如果您打算进行任何类型的继承，那么我将推荐这个。构造函数。这个简单的例子应该说明为什么:

class ConstructorSuper {  constructor(n){    this.n = n;  }  static print(n){    console.log(this.name, n);  }  callPrint(){    this.constructor.print(this.n);  }}class ConstructorSub extends ConstructorSuper {  constructor(n){    this.n = n;  }}let test1 = new ConstructorSuper("Hello ConstructorSuper!");console.log(test1.callPrint());let test2 = new ConstructorSub("Hello ConstructorSub!");console.log(test2.callPrint());

• test1.callPrint() will log ConstructorSuper Hello ConstructorSuper! to the console
• test1.callPrint()将记录构造函数超级Hello构造函数!到控制台
• test2.callPrint() will log ConstructorSub Hello ConstructorSub! to the console
• callprint()将记录构造子Hello构造子!到控制台

The named class will not deal with inheritance nicely unless you explicitly redefine every function that makes a reference to the named Class.
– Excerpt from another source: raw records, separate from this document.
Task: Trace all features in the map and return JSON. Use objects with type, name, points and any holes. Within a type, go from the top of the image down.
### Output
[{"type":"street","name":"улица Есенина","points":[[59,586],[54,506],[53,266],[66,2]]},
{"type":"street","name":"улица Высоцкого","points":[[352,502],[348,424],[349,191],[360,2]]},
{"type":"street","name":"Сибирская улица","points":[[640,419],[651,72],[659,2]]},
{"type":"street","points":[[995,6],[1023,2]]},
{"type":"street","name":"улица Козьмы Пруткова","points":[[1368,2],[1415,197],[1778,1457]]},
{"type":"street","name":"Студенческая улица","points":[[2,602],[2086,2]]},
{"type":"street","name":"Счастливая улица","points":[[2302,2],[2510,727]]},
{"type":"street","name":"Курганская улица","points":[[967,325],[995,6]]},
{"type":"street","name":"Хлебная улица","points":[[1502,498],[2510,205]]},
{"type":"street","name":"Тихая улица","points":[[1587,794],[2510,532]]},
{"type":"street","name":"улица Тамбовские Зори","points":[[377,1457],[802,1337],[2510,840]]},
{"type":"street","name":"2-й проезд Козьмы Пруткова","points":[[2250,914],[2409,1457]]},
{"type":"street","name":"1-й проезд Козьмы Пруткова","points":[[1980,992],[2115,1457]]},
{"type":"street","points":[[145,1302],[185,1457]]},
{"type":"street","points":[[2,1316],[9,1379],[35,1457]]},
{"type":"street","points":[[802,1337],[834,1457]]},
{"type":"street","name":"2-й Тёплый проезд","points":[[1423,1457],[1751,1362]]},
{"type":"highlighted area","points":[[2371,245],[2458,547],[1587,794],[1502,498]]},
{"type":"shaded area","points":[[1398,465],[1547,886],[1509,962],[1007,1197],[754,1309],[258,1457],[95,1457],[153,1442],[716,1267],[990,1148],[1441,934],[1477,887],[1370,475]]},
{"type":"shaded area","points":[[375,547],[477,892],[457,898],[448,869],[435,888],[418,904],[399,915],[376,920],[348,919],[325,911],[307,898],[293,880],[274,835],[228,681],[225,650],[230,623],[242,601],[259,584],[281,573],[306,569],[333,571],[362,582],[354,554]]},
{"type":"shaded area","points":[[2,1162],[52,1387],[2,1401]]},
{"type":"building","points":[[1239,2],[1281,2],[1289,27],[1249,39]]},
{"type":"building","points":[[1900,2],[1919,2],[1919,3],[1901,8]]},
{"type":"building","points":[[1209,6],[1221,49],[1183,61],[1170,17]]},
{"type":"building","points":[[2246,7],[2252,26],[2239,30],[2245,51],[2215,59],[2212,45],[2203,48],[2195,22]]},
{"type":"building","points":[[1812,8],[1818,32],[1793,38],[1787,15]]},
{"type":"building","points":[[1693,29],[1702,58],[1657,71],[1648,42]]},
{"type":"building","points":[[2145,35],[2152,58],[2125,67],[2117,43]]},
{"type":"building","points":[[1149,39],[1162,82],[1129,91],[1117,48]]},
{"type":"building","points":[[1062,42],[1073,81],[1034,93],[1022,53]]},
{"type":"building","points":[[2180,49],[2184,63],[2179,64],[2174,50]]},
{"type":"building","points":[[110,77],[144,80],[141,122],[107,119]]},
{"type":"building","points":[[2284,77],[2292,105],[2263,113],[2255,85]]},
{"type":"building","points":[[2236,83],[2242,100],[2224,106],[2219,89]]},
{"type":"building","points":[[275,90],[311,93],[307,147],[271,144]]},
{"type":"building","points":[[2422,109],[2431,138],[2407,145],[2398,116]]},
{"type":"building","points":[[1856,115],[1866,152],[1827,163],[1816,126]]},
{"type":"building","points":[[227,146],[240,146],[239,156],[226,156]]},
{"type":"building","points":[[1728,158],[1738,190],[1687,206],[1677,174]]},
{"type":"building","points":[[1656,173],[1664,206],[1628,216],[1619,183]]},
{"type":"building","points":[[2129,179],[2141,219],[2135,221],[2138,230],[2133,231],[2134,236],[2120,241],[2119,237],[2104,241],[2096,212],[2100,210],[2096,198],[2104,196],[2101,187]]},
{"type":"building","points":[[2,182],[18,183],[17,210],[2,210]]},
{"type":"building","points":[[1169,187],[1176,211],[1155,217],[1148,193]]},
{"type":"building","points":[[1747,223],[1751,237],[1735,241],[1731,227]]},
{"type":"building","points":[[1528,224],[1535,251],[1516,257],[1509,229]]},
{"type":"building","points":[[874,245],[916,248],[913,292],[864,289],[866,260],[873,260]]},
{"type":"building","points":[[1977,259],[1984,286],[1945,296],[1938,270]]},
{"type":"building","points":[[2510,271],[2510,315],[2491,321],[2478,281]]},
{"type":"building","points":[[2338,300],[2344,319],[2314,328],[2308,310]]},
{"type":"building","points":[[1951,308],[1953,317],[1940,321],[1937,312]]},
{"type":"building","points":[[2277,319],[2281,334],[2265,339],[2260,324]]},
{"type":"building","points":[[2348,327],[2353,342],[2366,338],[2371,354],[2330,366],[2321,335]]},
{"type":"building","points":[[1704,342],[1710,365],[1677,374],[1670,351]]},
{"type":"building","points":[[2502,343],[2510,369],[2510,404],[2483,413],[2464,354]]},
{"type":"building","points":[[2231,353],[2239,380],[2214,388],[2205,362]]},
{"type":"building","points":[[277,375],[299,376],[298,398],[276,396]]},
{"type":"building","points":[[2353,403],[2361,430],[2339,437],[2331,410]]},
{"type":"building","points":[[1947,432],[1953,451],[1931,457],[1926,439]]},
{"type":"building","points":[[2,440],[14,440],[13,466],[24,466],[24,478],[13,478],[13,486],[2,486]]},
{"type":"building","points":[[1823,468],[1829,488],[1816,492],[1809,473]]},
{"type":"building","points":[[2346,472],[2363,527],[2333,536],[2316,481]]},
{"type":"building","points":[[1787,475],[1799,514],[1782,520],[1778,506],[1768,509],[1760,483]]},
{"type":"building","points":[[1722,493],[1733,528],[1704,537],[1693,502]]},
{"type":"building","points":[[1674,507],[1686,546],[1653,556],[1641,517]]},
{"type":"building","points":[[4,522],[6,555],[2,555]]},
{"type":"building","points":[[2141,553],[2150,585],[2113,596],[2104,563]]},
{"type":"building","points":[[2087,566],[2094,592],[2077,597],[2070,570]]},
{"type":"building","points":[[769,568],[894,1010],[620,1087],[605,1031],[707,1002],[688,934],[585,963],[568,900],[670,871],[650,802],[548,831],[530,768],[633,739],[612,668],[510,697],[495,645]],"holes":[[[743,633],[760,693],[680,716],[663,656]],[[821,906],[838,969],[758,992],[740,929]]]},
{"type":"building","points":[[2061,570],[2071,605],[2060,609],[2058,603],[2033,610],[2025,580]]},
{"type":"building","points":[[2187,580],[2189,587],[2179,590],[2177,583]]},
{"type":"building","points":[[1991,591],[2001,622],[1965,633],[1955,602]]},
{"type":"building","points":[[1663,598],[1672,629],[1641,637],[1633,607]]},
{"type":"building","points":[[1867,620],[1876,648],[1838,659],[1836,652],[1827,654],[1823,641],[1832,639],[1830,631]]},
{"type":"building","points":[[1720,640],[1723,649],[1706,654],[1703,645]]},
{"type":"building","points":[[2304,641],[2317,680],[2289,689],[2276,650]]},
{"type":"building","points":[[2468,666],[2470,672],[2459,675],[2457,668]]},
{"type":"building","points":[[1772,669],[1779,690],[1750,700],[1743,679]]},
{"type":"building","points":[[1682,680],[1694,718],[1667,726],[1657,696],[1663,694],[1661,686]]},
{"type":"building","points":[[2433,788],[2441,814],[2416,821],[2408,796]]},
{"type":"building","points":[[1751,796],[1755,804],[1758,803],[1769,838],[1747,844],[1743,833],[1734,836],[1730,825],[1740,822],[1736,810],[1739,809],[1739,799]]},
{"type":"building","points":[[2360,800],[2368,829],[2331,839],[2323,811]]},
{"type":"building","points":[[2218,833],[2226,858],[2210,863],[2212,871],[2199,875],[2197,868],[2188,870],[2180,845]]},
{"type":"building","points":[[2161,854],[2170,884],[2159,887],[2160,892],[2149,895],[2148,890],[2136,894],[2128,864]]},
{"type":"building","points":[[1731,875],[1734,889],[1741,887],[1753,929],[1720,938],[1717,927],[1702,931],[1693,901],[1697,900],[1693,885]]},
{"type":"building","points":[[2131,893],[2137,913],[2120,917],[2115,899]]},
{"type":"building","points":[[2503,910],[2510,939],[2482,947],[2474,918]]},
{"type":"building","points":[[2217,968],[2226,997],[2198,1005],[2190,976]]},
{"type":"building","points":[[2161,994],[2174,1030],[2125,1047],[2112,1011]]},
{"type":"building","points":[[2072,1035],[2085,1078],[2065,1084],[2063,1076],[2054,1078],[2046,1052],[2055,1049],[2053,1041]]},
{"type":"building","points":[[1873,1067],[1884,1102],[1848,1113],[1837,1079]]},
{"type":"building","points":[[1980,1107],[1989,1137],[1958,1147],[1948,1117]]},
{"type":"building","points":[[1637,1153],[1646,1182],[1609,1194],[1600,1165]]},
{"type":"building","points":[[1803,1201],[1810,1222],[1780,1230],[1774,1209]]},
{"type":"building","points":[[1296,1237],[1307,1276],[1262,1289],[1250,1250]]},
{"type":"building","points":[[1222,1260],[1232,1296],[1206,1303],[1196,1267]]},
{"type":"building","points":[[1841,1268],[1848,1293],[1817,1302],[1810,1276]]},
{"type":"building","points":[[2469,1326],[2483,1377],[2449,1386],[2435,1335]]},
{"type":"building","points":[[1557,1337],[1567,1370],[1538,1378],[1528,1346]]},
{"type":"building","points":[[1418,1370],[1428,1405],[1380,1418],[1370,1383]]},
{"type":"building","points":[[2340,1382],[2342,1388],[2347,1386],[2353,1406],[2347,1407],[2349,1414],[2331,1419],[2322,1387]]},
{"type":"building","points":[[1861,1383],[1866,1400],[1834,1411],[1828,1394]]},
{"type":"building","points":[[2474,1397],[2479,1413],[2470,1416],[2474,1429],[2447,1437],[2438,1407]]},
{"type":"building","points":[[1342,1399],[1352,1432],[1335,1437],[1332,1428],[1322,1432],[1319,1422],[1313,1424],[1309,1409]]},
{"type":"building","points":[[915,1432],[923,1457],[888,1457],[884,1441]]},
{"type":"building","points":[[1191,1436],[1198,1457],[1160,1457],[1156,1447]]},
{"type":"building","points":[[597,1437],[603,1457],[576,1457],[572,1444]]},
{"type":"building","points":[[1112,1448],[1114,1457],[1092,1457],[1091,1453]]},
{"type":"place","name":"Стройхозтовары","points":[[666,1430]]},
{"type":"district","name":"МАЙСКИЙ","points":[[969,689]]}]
Here is an example:

命名类将不会很好地处理继承，除非您显式地重新定义每个对命名类进行引用的函数。这是一个例子:

class NamedSuper {  constructor(n){    this.n = n;  }  static print(n){    console.log(NamedSuper.name, n);  }  callPrint(){    NamedSuper.print(this.n);  }}class NamedSub extends NamedSuper {  constructor(n){    this.n = n;  }}let test3 = new NamedSuper("Hello NamedSuper!");console.log(test3.callPrint());let test4 = new NamedSub("Hello NamedSub!");console.log(test4.callPrint());

• test3.callPrint() will log NamedSuper Hello NamedSuper! to the console
• test3.callPrint()将日志命名为super Hello NamedSuper!到控制台
• test4.callPrint() will log NamedSuper Hello NamedSub! to the console
• test4.callPrint()将日志命名为super Hello NamedSub!到控制台

See all the above running in Babel REPL.

请查看在Babel REPL中运行的所有上述内容。

You can see from this that test4 still thinks it's in the super class; in this example it might not seem like a huge deal, but if you are trying to reference member functions that have been overridden or new member variables, you'll find yourself in trouble.

从这里可以看出test4仍然认为它在超类中;在本例中，这似乎不是什么大问题，但如果您试图引用已被重写的成员函数或新成员变量，您将发现自己遇到了麻烦。